From the entries below, reproduce exactly the lines from the one with "left eye: (739, 84)" through the one with "left elbow: (335, 149)", both included, without images.
═════ Materials provided
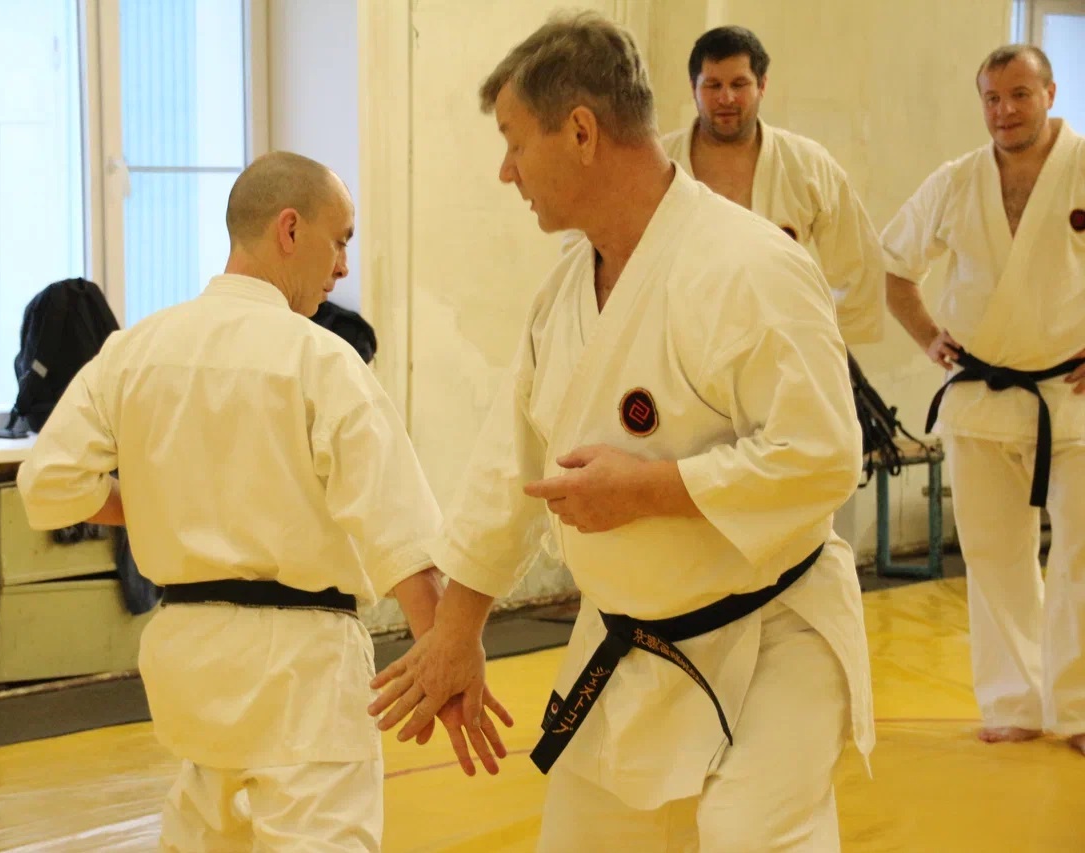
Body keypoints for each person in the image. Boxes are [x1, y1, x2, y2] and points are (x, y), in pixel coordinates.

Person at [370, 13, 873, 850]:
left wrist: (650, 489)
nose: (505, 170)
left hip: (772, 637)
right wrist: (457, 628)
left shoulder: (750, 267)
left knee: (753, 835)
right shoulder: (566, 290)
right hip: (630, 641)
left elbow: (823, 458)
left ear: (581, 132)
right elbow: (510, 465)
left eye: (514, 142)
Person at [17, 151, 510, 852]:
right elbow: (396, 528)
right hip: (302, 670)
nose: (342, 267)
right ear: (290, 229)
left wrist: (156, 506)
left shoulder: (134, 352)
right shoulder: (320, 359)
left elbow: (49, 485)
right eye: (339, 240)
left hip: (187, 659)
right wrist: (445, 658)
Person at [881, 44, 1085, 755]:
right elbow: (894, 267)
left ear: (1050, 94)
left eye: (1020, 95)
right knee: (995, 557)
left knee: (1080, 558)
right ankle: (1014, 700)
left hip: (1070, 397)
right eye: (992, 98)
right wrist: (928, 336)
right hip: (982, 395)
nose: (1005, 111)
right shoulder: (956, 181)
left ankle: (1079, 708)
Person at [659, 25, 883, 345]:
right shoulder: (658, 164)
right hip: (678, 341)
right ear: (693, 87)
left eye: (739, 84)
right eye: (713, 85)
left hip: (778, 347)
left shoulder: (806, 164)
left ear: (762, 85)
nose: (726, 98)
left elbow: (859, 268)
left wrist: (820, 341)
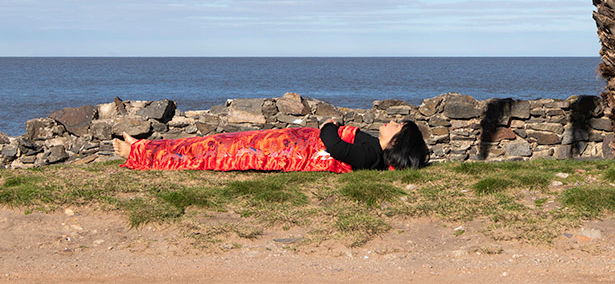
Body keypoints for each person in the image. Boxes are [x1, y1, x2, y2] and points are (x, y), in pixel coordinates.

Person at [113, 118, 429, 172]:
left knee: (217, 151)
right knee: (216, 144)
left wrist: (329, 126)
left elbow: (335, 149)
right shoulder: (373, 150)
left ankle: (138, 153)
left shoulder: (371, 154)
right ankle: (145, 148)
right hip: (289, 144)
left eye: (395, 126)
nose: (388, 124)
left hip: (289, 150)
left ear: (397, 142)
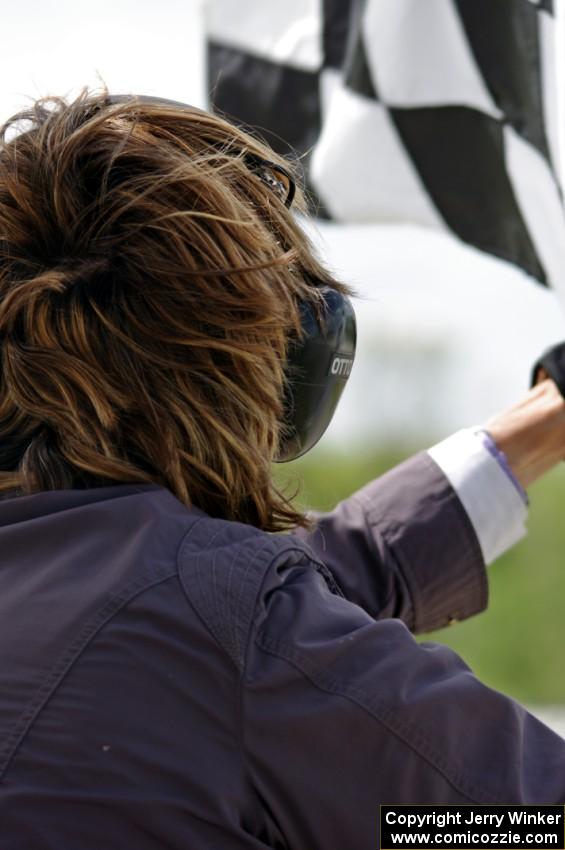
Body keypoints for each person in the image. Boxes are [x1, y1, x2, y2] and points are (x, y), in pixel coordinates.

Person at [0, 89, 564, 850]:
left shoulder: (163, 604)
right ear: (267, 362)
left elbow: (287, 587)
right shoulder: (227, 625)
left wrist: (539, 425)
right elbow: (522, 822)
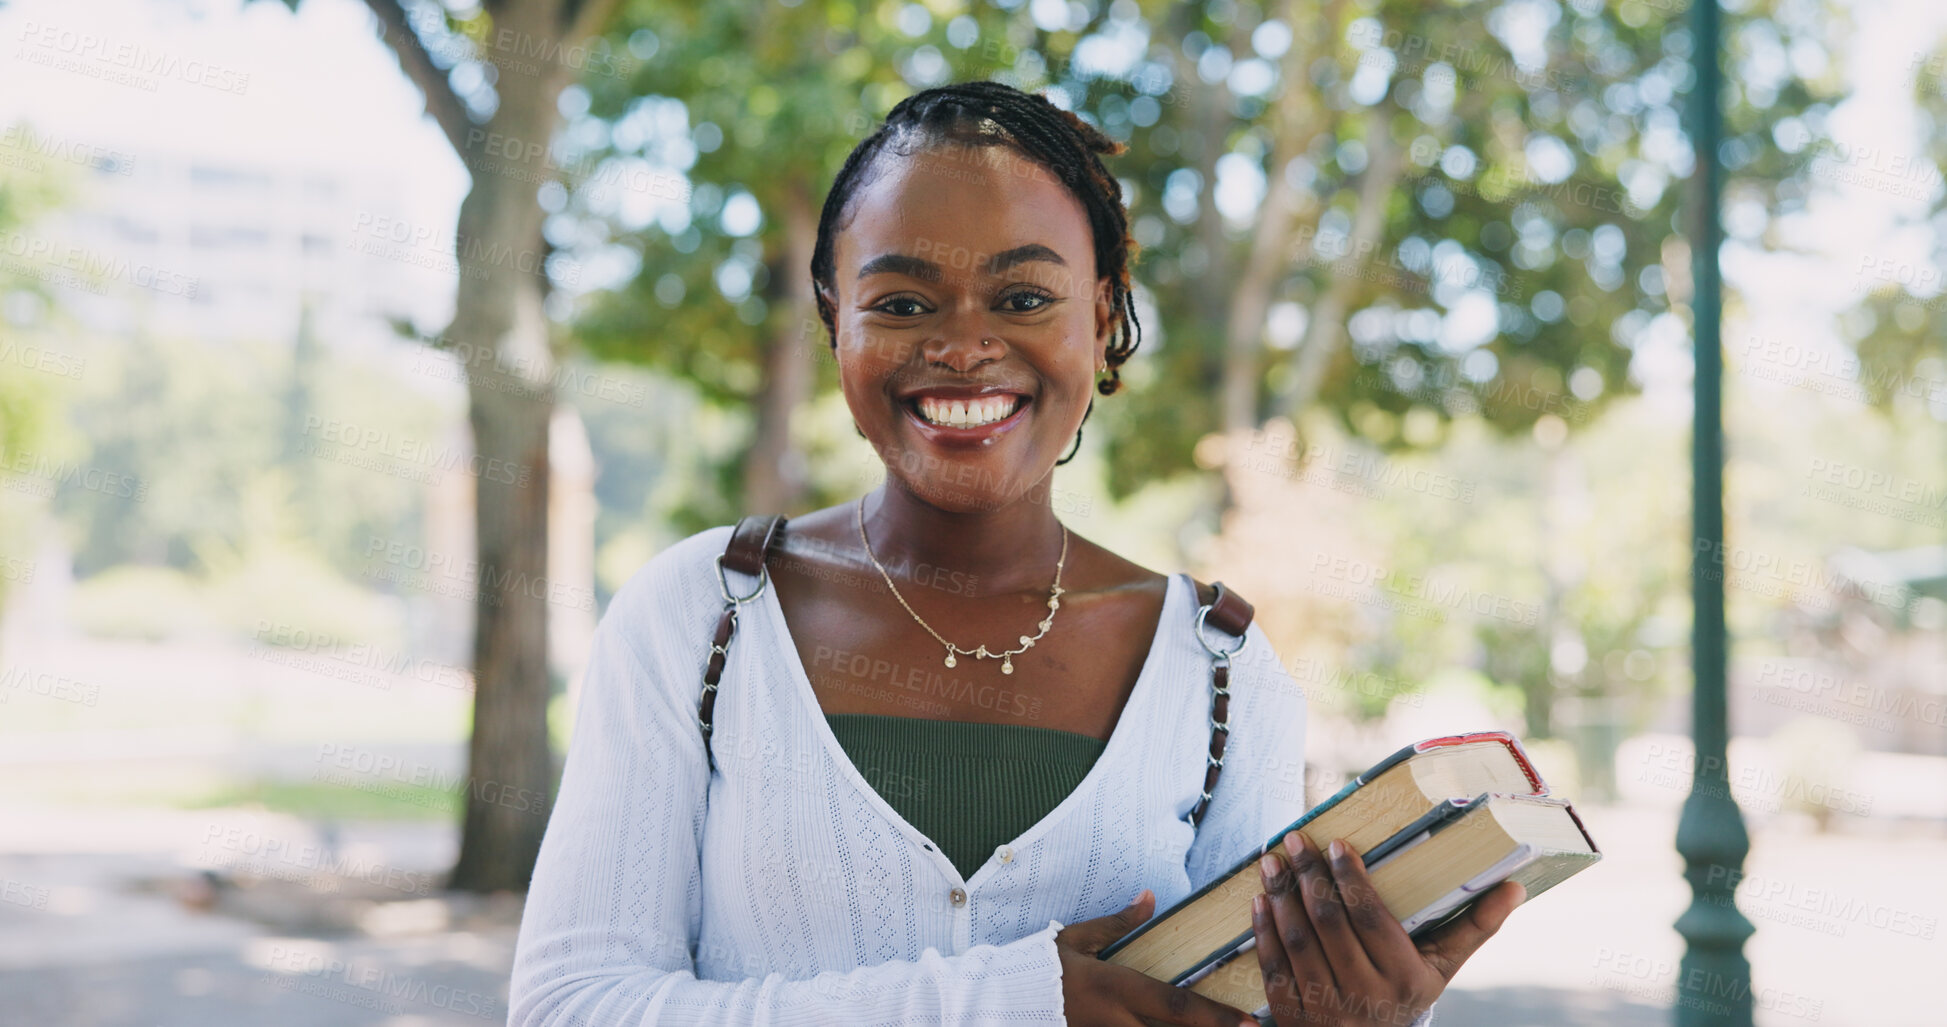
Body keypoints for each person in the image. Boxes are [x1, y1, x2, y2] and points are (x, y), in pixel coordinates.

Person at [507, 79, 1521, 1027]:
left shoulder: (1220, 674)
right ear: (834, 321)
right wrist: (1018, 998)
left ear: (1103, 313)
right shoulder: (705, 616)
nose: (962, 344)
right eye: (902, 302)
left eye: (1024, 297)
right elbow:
══════════
## Result of this exercise
left eye: (739, 84)
right eye: (713, 85)
left hip: (778, 347)
left shoulder: (806, 164)
left ear: (762, 85)
nose: (726, 98)
left elbow: (859, 268)
left wrist: (820, 341)
Body keypoints for each person in the image. Boxes are [x1, y1, x2, y2] and points are (x, y), in pixel coordinates.

Person at [113, 118, 429, 172]:
left knee: (217, 151)
right knee: (216, 144)
left wrist: (329, 126)
left elbow: (335, 149)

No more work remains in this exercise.